_Exercise goal_: Your job is to set down the stretch of entries that opens with the line containing "shows no significant" and closes with the line containing "cell carcinoma (skin)". Keep both end lines, copy each exactly, and add nothing.

_Excerpts from a dataset_:
════════════════════
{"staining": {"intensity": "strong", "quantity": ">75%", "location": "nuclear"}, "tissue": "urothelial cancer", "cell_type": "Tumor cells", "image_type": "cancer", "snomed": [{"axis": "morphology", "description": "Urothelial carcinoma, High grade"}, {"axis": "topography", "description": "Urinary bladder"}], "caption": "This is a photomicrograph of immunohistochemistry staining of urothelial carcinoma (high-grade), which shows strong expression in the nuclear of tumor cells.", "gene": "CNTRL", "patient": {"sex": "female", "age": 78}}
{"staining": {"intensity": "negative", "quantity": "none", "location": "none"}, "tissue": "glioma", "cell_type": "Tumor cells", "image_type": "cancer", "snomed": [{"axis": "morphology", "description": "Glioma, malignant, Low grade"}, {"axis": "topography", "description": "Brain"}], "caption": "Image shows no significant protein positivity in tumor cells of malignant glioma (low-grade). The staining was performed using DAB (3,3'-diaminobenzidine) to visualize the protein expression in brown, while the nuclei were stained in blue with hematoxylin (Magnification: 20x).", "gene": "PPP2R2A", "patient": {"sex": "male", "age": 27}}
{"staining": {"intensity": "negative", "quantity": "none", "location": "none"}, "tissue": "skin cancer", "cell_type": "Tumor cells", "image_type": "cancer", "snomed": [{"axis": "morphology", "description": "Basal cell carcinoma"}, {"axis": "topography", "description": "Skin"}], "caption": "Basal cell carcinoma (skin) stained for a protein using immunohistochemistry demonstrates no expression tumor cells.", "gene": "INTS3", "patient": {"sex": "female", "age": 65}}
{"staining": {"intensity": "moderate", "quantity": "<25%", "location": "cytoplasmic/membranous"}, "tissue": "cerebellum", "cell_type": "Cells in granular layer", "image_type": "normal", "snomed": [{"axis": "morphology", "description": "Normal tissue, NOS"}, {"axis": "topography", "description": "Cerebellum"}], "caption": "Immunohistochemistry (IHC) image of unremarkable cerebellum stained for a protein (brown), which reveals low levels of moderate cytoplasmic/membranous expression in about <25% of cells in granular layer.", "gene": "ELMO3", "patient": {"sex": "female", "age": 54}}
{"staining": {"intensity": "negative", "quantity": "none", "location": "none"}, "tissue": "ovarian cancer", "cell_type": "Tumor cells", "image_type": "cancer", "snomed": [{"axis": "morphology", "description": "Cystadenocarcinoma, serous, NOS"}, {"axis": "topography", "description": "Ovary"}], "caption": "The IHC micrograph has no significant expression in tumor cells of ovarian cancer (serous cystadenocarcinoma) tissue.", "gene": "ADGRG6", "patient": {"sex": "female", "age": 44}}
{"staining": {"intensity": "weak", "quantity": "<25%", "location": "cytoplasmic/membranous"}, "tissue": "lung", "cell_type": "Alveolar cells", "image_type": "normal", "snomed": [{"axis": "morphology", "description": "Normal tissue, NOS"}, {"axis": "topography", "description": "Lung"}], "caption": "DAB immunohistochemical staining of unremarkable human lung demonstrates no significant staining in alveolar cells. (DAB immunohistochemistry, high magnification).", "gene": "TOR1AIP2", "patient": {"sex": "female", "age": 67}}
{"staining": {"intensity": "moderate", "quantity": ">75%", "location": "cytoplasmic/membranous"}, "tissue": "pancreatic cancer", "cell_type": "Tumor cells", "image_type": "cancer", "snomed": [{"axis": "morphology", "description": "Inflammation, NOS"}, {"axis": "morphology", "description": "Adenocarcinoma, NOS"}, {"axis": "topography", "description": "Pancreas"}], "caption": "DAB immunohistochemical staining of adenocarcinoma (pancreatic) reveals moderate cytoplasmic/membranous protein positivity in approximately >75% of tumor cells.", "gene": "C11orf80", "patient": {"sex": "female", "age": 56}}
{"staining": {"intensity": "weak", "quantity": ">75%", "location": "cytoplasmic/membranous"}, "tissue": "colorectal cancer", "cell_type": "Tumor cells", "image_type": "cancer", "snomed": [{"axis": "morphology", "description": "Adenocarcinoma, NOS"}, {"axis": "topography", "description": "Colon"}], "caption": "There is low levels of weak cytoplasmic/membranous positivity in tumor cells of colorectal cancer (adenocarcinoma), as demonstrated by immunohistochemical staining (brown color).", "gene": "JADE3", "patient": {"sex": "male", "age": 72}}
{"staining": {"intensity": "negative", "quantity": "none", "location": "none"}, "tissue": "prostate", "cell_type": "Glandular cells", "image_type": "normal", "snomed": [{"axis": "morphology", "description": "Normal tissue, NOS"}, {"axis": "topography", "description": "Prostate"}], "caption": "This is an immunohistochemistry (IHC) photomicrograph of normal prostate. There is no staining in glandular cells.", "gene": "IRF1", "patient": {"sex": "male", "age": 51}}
════════════════════
_Response for this exercise_:
{"staining": {"intensity": "negative", "quantity": "none", "location": "none"}, "tissue": "glioma", "cell_type": "Tumor cells", "image_type": "cancer", "snomed": [{"axis": "morphology", "description": "Glioma, malignant, Low grade"}, {"axis": "topography", "description": "Brain"}], "caption": "Image shows no significant protein positivity in tumor cells of malignant glioma (low-grade). The staining was performed using DAB (3,3'-diaminobenzidine) to visualize the protein expression in brown, while the nuclei were stained in blue with hematoxylin (Magnification: 20x).", "gene": "PPP2R2A", "patient": {"sex": "male", "age": 27}}
{"staining": {"intensity": "negative", "quantity": "none", "location": "none"}, "tissue": "skin cancer", "cell_type": "Tumor cells", "image_type": "cancer", "snomed": [{"axis": "morphology", "description": "Basal cell carcinoma"}, {"axis": "topography", "description": "Skin"}], "caption": "Basal cell carcinoma (skin) stained for a protein using immunohistochemistry demonstrates no expression tumor cells.", "gene": "INTS3", "patient": {"sex": "female", "age": 65}}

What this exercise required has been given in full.